* **REQUIRED WORK**
Copy exactly the line that contains "consemnează discuţii ce" plus all remaining lines of the data, and leave out every line before it.

(Saved data entries)

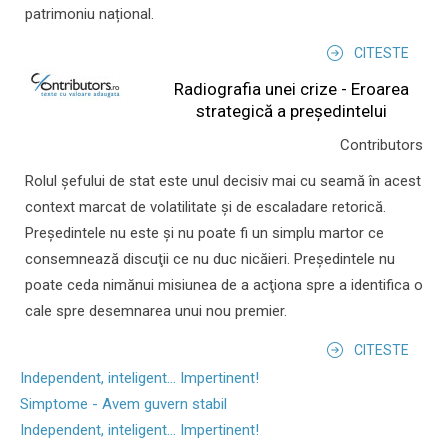
patrimoniu național.
CITESTE
Radiografia unei crize - Eroarea
strategică a președintelui
Contributors
Rolul şefului de stat este unul decisiv mai cu seamă în acest
context marcat de volatilitate şi de escaladare retorică.
Preşedintele nu este şi nu poate fi un simplu martor ce
consemnează discuţii ce nu duc nicăieri. Preşedintele nu
poate ceda nimănui misiunea de a acţiona spre a identifica o
cale spre desemnarea unui nou premier.
CITESTE
Independent, inteligent... Impertinent!
Simptome - Avem guvern stabil
Independent, inteligent... Impertinent!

* **SOLUTION TO THE PROBLEM**
consemnează discuţii ce nu duc nicăieri. Preşedintele nu
poate ceda nimănui misiunea de a acţiona spre a identifica o
cale spre desemnarea unui nou premier.
CITESTE
Independent, inteligent... Impertinent!
Simptome - Avem guvern stabil
Independent, inteligent... Impertinent!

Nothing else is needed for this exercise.